Check every line of the data and copy the ones where "avoid" appears.

__Data under study__.

+-------+

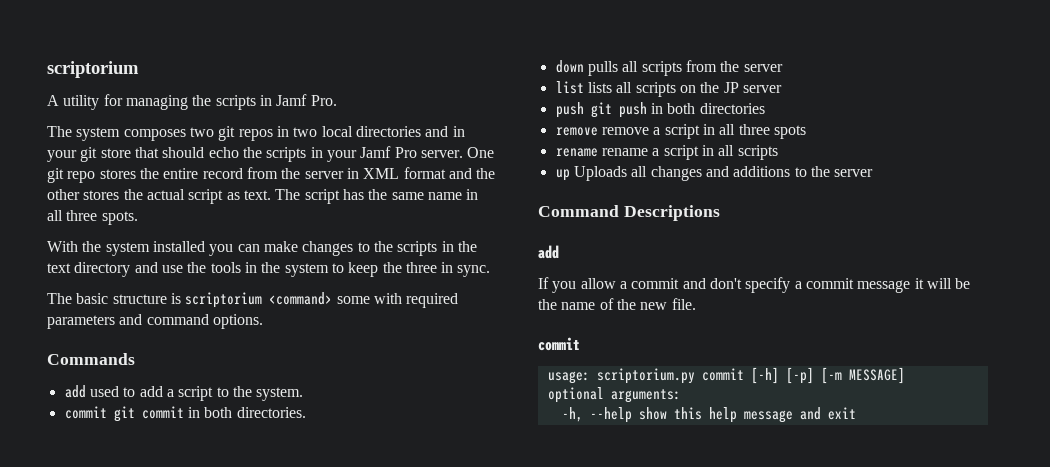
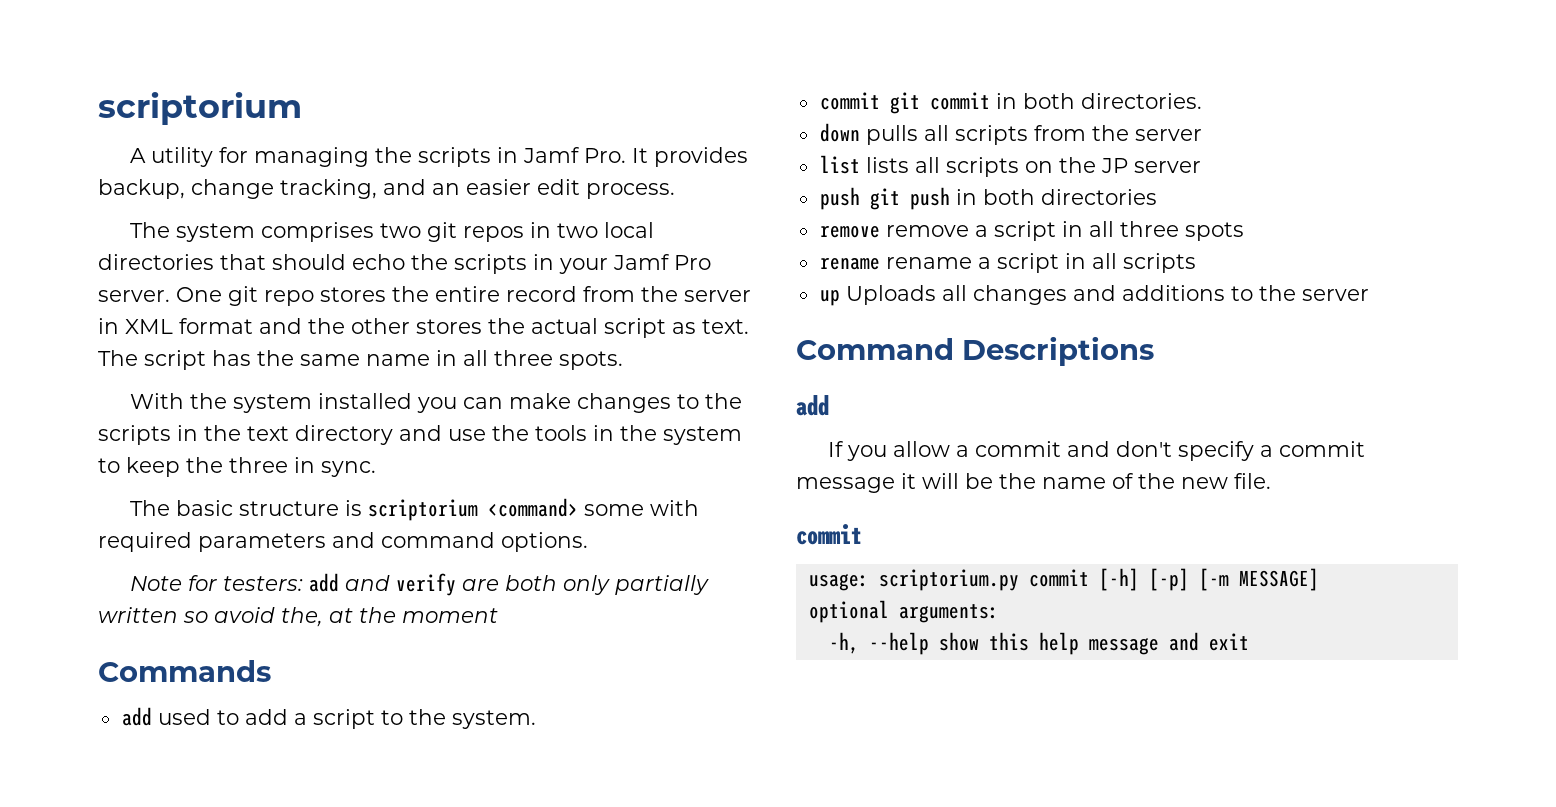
(337, 100) none -> [632,147,749,167] [98,179,675,199] It provides backup, change tracking, and an easier edit process.
[123,129,186,141] composes -> [261,222,375,242] comprises
[425,126,465,137] [47,147,131,162] and in your git store -> (214, 262) none
(263, 321) none -> [130,573,710,596] [98,607,498,627] // Note for testers: add and verify are both only partially written so avoid the, at the moment

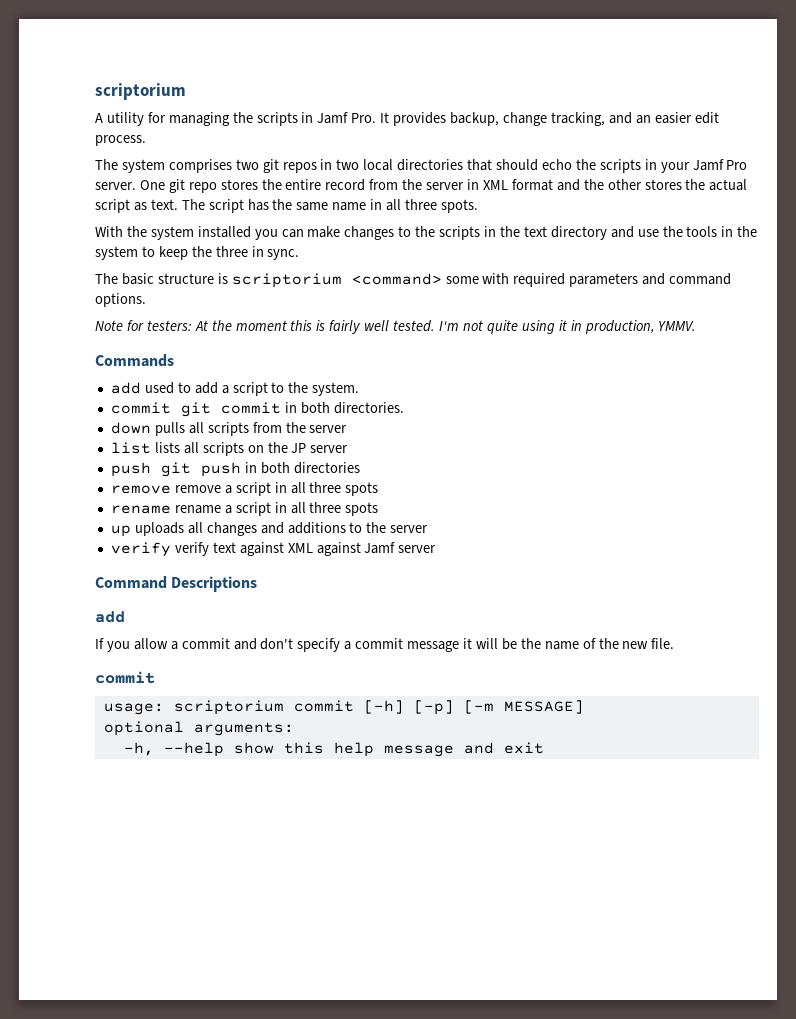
[309,573,710,596] [98,607,498,627] add and verify are both only partially written so avoid the, at the moment -> [194,320,697,334] At the moment this is fairly well tested. I'm not quite using it in production, YMMV.
[1122,253,1196,273] scripts -> [309,502,379,516] three spots
[845,285,936,305] Uploads -> [134,522,184,536] uploads
(1369, 295) none -> [110,542,437,557] // verify verify text against XML against Jamf server
[878,569,1019,591] scriptorium.py -> [173,700,284,715] scriptorium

+-------+

__Problem solution__.
(263, 321) none -> [130,573,710,596] [98,607,498,627] // Note for testers: add and verify are both only partially written so avoid the, at the moment
[309,573,710,596] [98,607,498,627] add and verify are both only partially written so avoid the, at the moment -> [194,320,697,334] At the moment this is fairly well tested. I'm not quite using it in production, YMMV.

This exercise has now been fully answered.